Why does net.IPv4() return a 16-byte array?


(Lucas T. Teixeira) #1

I’ve recently come across a funny bug in our project at work, caused by some confusion regarding
how IPv4s are represented.

In the code we try to get the IP address from a UDPAddr:

var addr net.UDPAddr = ...

addr.IP

But this IP value, when it contains an IPv4 address, is truncated to 4 bytes.

However, if you get an IPv4 string and call net.ParseIP on it, it returns you a 16-byte array.

This caused us problems when we were serializing the byte arrays of certain IP’s that were parsed using net.ParseIP and comparing it to the serialized version of an IP coming from the UDPAddr object.

Similar to this:

parsedIP := net.ParseIP("1.1.1.1")
udpIP := udpAddr.IP

if string(parsedIP) == string(udpIP) {
  ...
}

Since we are serializing the byte array by calling string() on the IP objects, they obviously won’t be equal since the sizes of the arrays differ.

The proper way to compare them would be to call .String() on each of them.
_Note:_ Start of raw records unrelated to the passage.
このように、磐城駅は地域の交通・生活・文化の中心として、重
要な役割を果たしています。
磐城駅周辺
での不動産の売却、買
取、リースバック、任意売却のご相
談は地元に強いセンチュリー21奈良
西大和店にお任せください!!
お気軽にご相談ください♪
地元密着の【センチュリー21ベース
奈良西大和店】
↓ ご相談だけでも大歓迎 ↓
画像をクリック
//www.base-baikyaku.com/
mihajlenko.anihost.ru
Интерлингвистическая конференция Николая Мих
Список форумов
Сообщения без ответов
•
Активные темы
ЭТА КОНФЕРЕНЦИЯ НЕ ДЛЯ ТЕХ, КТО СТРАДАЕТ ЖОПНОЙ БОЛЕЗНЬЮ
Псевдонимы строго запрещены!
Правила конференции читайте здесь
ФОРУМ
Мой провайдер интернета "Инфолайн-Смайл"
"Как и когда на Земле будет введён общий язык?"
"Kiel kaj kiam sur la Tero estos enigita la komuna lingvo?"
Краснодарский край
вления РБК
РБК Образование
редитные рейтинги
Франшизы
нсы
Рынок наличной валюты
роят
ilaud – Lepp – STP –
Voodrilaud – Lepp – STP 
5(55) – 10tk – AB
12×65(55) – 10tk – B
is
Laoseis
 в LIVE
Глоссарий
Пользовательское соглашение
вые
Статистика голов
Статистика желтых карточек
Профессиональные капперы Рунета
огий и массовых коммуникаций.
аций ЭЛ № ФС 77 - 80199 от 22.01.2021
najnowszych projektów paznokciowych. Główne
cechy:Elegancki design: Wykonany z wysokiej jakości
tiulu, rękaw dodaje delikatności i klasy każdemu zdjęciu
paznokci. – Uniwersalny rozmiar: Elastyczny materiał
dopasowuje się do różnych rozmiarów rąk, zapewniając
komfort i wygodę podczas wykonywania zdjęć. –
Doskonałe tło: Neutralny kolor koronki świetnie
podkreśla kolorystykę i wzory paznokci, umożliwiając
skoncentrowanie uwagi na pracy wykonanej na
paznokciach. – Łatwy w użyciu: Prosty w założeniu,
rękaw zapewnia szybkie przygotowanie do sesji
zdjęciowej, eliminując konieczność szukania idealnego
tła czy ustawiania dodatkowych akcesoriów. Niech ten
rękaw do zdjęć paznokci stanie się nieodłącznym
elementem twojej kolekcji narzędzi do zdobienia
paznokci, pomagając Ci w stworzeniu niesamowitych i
Why is the default have IPv4’s represented as 16-byte arrays, instead of truncating the array to 4-bytes?
Wouldn’t truncating it to 4-bytes be a more sensible default?


(Curtis Allyn Green) #2

Interesting problem there, I was looking at ipv4 Docs: https://godoc.org/golang.org/x/net/ipv4
and they show this when assigning ipv4 to UDPAddr

net.UDPAddr{IP: net.IPv4(232, 7, 8, 9)}

I don’t know if that helps any but I hope it does. As far as the reasoning behind it, probably just saving bytes.


(Lucas T. Teixeira) #3

As far as the reasoning behind it, probably just saving bytes.

I agree, that makes sense.

But I wonder if it wouldn’t be better make net.ParseIP always truncate IPv4 addresses.

I’m not sure what’s the reasoning for it not to do so.
Seems a bit wasteful to represent V4 addresses with 16 bytes by default.